- What to work on -
Render the text of each item below as a JSON list of strings, with one string per line and blank lines left out.

○ ○ ○

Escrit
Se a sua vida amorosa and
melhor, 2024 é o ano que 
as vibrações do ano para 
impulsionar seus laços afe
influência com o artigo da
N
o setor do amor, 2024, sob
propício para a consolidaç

○ ○ ○

- Solution to this exercise -
[
  "Escrit",
  "Se a sua vida amorosa and",
  "melhor, 2024 é o ano que ",
  "as vibrações do ano para ",
  "impulsionar seus laços afe",
  "influência com o artigo da",
  "N",
  "o setor do amor, 2024, sob",
  "propício para a consolidaç"
]